The current state of blockchain innovation in the US is the story of two asset classes. On the one hand, the SEC’s reluctance to accept or approve blockchain-based securities has led to innovation in the sector. On the one hand, banking, remittance and commodities regulators have shown a willingness to partner with blockchain companies to allow the deployment of assets and asset classes in these locations. As a result, non-blockchain assets and non-securities businesses have proliferated in recent years.

After years of insane ICOs, the Securities and Exchange Commission and the Financial Industry Regulatory Authority, or FINRA, remain hesitant to adopt these asset classes. FINRA has approved only a few of the many applications received from cryptocurrency brokers. Despite numerous retail orders and filings, the Securities and Exchange Commission (SEC) has yet to approve the fund to trade on the bitcoin exchange, citing concerns about market manipulation while continuing efforts to secure the distribution of the tokens they are considering. paperwork. Financially, it appears in Telegram and Kik cases.

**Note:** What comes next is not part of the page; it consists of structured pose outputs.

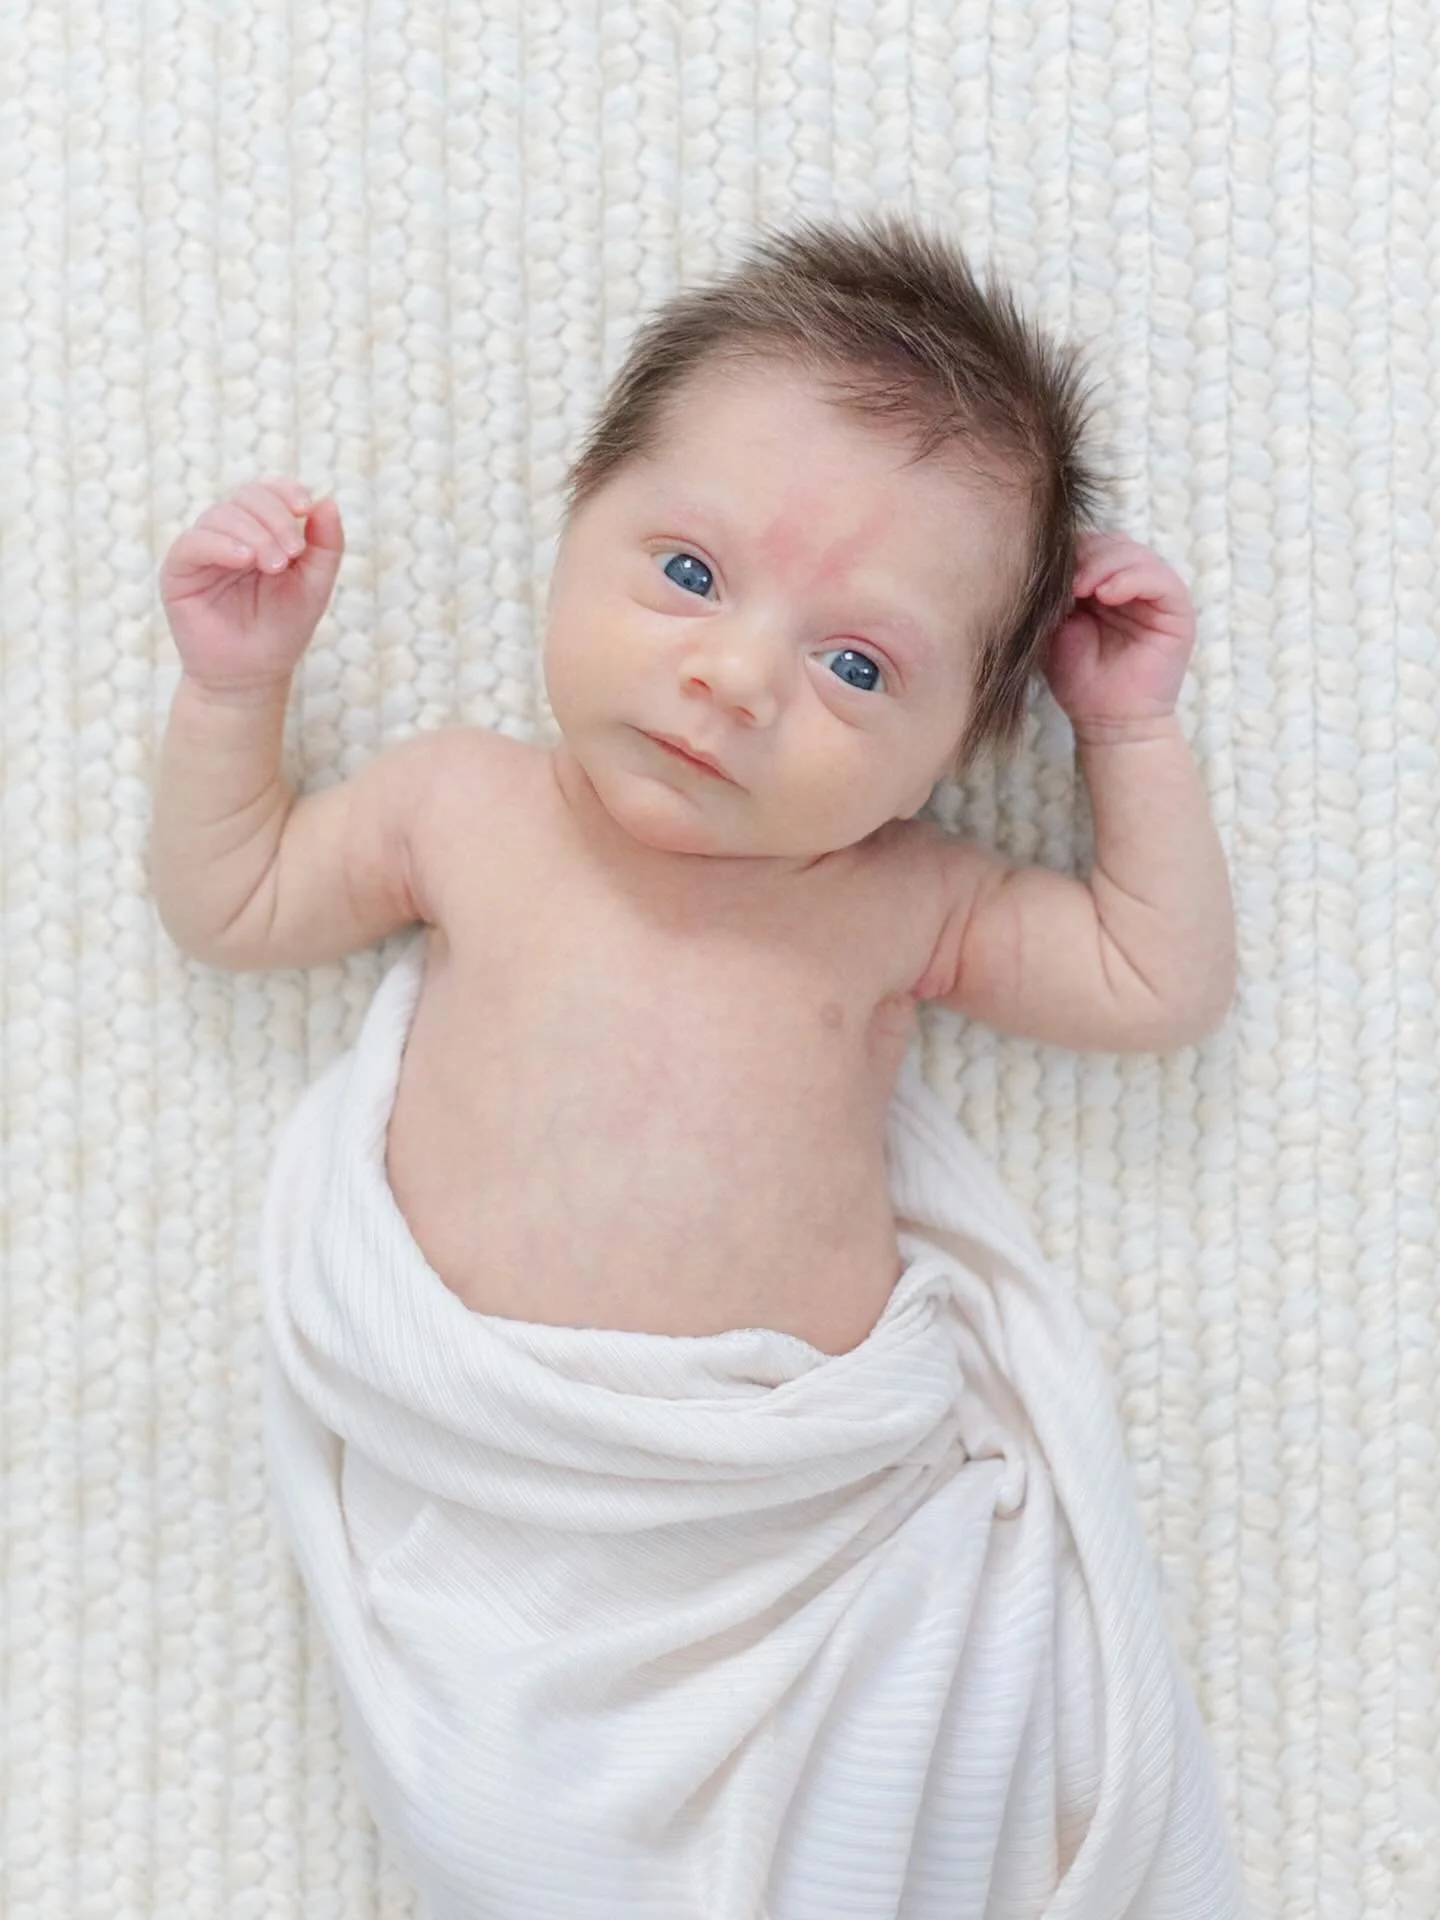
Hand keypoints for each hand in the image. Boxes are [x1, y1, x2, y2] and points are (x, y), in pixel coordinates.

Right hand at [159, 478, 344, 695]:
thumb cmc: (282, 629)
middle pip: (246, 498)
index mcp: (259, 530)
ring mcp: (201, 549)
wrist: (251, 675)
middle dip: (274, 519)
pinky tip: (244, 559)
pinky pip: (193, 543)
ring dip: (254, 534)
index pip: (267, 492)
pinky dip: (220, 545)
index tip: (304, 507)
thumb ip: (326, 546)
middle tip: (292, 553)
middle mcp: (228, 533)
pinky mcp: (178, 570)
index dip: (283, 490)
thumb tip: (327, 501)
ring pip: (221, 516)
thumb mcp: (314, 586)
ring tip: (274, 565)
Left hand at [1042, 532, 1195, 743]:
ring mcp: (1157, 595)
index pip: (1092, 545)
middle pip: (1113, 543)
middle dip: (1087, 556)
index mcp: (1105, 584)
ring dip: (1105, 565)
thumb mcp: (1056, 628)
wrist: (1106, 721)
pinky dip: (1131, 579)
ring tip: (1082, 590)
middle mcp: (1133, 585)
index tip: (1047, 573)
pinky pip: (1160, 579)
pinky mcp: (1177, 610)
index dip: (1071, 551)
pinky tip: (1107, 596)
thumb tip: (1050, 560)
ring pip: (1135, 554)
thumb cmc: (1080, 680)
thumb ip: (1056, 593)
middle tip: (1066, 582)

As a result, blockchain-based stock activity is still limited. For example, on July 10, 2019, the Securities and Exchange Commission (SEC) was authorized to offer Blockstack tokens for stacks (STX) under Level 2 of Rule A. As of August 2020, there is no exchange system or licensed alternative for US buyers. trading system. or ATS, where investors can buy, sell or exchange tokens. Or consider tZERO, which runs the ATS to facilitate trade in security tokens. Although tZERO has received SEC approval to offer trading some assets to non-accredited investors, tZERO is showing very few tokens to trade on August 20.

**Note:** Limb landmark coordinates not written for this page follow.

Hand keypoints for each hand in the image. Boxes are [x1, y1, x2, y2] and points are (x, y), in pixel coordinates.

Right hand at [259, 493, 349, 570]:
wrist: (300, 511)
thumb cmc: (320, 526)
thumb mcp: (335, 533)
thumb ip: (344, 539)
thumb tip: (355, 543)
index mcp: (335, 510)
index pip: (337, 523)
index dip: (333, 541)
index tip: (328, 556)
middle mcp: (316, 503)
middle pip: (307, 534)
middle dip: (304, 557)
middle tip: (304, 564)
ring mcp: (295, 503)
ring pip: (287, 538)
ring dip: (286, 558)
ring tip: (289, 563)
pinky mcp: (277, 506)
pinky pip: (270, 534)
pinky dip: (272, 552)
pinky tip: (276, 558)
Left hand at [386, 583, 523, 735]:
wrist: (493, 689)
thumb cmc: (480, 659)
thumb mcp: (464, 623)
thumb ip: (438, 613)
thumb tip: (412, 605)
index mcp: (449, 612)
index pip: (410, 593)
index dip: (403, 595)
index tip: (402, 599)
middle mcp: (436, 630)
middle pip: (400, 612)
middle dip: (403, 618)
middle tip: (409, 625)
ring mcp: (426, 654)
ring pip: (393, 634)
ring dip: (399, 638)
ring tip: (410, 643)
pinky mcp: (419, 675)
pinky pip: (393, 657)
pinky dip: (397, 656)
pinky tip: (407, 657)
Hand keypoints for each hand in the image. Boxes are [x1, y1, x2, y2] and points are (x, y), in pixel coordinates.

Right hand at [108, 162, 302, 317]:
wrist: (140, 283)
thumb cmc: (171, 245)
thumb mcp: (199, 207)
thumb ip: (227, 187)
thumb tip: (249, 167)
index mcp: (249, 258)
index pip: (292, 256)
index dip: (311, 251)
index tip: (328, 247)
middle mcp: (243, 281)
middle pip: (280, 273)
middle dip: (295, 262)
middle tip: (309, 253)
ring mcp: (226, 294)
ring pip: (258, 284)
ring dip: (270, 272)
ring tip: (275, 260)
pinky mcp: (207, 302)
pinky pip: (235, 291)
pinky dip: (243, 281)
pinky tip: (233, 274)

In contrast, non-securities blockchain assets and companies have spread by 2020. American cryptocurrency exchanges like Coinbase and Gemini have added new assets. Tokens with the highest global market value and trading volume are not security tokens. Bitcoin (BTC) alone has a market value of over $ 200 billion. Then there are Ether (ETH), Ripple (XRP), Tether (USDT), Bitcoin Cash (BCH) and others – not all securities. The relative clarity and flexibility of the US regulatory capacity in this area has attracted much of the industry’s innovation.

The creation, sale and distribution of non-security tokens in the United States is certainly not without regulatory complexities. The companies managing these digital assets are required to comply with various AML / CFT obligations under the Bank Secrecy Law. Financial services companies such as stock exchanges and portfolio secretaries must register not only with the Financial Crime Network, but also in the many countries in which they operate. More than half of the states now have some form of licensing for digital currency companies.

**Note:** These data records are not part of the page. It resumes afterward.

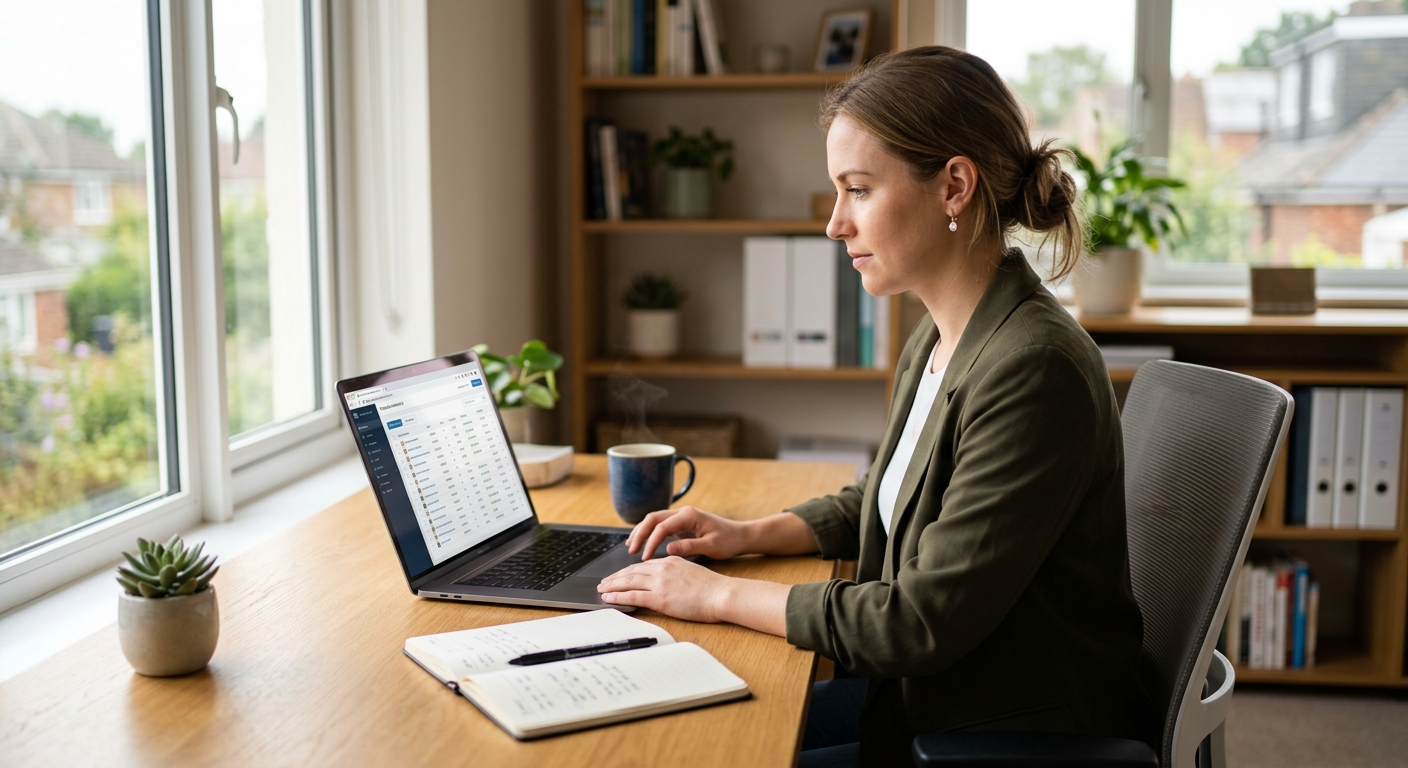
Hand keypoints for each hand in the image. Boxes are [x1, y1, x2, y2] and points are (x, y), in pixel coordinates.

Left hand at [597, 556, 729, 621]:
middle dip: (616, 577)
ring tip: (601, 589)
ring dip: (612, 585)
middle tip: (604, 581)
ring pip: (628, 581)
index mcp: (671, 561)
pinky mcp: (659, 597)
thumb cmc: (713, 588)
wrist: (721, 594)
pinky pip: (632, 596)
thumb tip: (669, 582)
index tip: (620, 576)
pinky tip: (608, 598)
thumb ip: (677, 574)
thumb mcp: (692, 573)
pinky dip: (617, 596)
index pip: (644, 565)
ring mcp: (659, 582)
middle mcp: (662, 568)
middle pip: (632, 571)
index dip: (629, 571)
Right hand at [627, 506, 751, 560]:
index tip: (645, 558)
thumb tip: (668, 550)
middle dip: (640, 534)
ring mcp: (681, 517)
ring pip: (654, 520)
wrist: (740, 536)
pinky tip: (642, 543)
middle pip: (653, 519)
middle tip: (631, 551)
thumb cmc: (729, 541)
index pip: (662, 526)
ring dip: (641, 532)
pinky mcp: (681, 524)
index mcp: (689, 516)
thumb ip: (689, 547)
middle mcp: (682, 513)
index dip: (650, 542)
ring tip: (631, 546)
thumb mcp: (711, 546)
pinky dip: (649, 534)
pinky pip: (660, 526)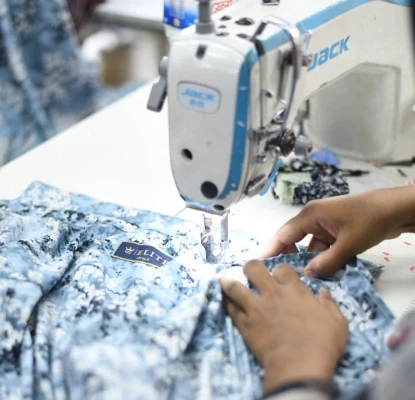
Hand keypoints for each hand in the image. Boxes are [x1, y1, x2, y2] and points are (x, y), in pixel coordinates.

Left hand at [219, 261, 347, 392]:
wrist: (299, 365)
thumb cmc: (322, 344)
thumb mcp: (337, 323)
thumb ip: (329, 305)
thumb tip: (324, 293)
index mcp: (294, 290)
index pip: (281, 268)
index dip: (279, 270)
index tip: (279, 275)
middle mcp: (272, 294)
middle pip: (254, 268)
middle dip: (251, 266)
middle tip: (250, 271)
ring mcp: (255, 308)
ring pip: (235, 287)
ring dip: (228, 281)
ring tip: (223, 278)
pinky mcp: (245, 324)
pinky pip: (230, 308)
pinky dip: (226, 302)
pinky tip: (223, 299)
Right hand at [259, 186, 414, 276]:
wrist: (395, 209)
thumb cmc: (369, 220)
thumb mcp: (347, 244)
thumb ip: (326, 262)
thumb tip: (307, 275)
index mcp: (310, 215)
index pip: (283, 235)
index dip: (269, 250)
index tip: (255, 263)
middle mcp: (312, 219)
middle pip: (293, 240)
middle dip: (288, 258)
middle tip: (278, 278)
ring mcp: (324, 225)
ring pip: (309, 247)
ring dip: (309, 262)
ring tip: (301, 281)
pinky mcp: (335, 231)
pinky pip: (322, 247)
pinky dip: (322, 259)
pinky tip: (323, 274)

In addition, the Uniform Law Commission issued the Uniform Regulation of Virtual Currency Business Law on the premise that predictable rules specifically designed for virtual currency entities would provide them with assurances that states would regulate them like other financial service providers.

The International Financial Action Task Force (FATF) has published its own guidelines on how digital asset issuers and trading platforms can fight money laundering. Consequently, non-securities blockchain companies have a maze of rules to navigate, even though the governing regulators have shown a great willingness to work on solutions.

In fact, some of these authorities have shown enthusiasm for blockchain technology. Of particular note is the fact that the Office of the Comptroller of the Currency (OCC) – an independent treasury that leases, regulates and monitors national banks – is currently headed by Acting Comptroller Brian Brooks, former legal head of cryptocurrency exchange Coinbase. Many argue that Brooks aims to make OCC the leading cryptocurrency regulator. The OCC recently announced that national banks could offer cryptocurrency services, and in May Brooks presented a concept for exploring a national payments charter for crypto companies.